Ben Put, co-founder of Monogram Coffee Co. in Calgary, says LeClair is “ahead of the curve” in serving a specialty movement that’s been developing in the coffee business over the last 15 to 20 years. Ever since geisha, a variety of arabica known for its sweet and floral flavour profile, became popular in the mid-2000s, there’s been a race to find the next big genetic variation. More recently, a formerly “lost” lowland species called Stenophylla was found growing wild in Sierra Leone, causing excitement in the industry due to its similarities in taste to arabica. “You can’t get much more different than a new species,” says Put, who is a former Canadian barista champion. He likens the switch to a lifelong eater of chicken trying duck: “It’s going to be a completely unique and interesting experience.”
Other signs point to a bright future for Liberica. Climate change is making it harder to grow arabica in some places, so lowland species could be an attractive alternative to the delicate darling of the coffee world. Meanwhile, Australia’s latest national barista champion, Hugh Kelly, wowed judges with two brews—one was Liberica; the other a parent species of arabica called Eugenoides.
READ: The results are in: Tim Hortons is no longer Canada’s favourite coffee shop
These competitions are judged by industry experts and are often testing grounds for new coffees and techniques, notes Put. “The fact that he was able to win with these coffees is a really good sign that they’re not just about marketing, that they actually have something unique to their taste.” Kelly will go on to the World Barista Championships—the Olympics of coffee brewing—where Put figures he will present Liberica again. If he wins, it could have a ripple effect, instantly conferring respect on the species.

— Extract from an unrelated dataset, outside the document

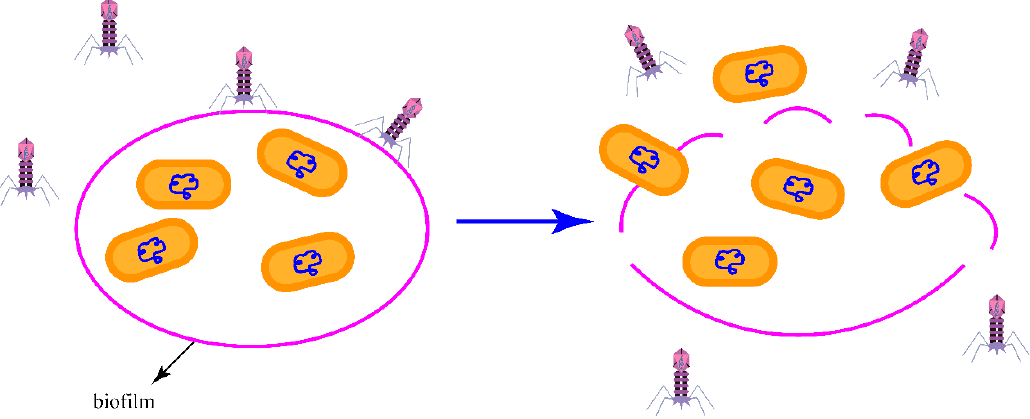
Figure 4. Phages act on biofilms, destroying the biofilm matrix, exposing receptors on the bacterial surface, and initiating the phage replication cycle. In addition, phage lysis of biofilms also increases the permeability to antibiotics, restoring the eradication effect of antibiotics on bacteria.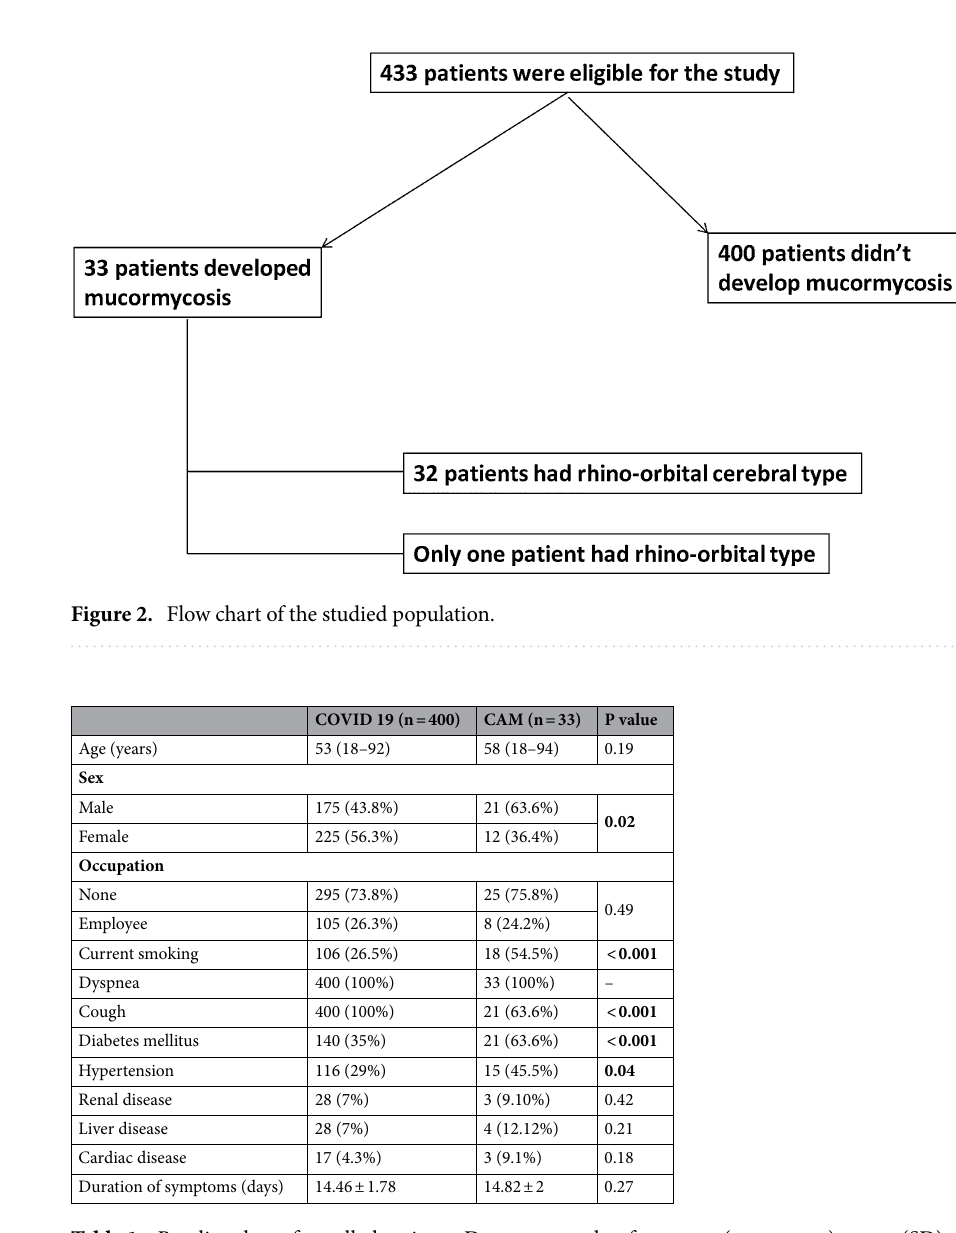
Table 1. Baseline data of enrolled patients: Data expressed as frequency (percentage), mean (SD). P value was significant if < 0.05. Nominal data was compared by Chi-square test while age was compared by Mann Whitney test while duration of symptoms was compared by Student t test. CAM: covid associated mucormycosis. Significant values are given in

LeClair’s Liberica coffee is currently being sold on his site, as well as at Lucky Bastard Distillers in Saskatoon. (They’ve tried espresso martinis using the coffee—its sweetness complements their vanilla vodka.) Sales of the stuff are so far outpacing the more expensive Racemosa, but for LeClair the big win would be getting his coffee served in local restaurants and cafés alongside arabica, a task he says will take some time. “It’s easy to have a good idea and write it down on paper,” he says. “Trying to actually sell it, that’s the hard part.”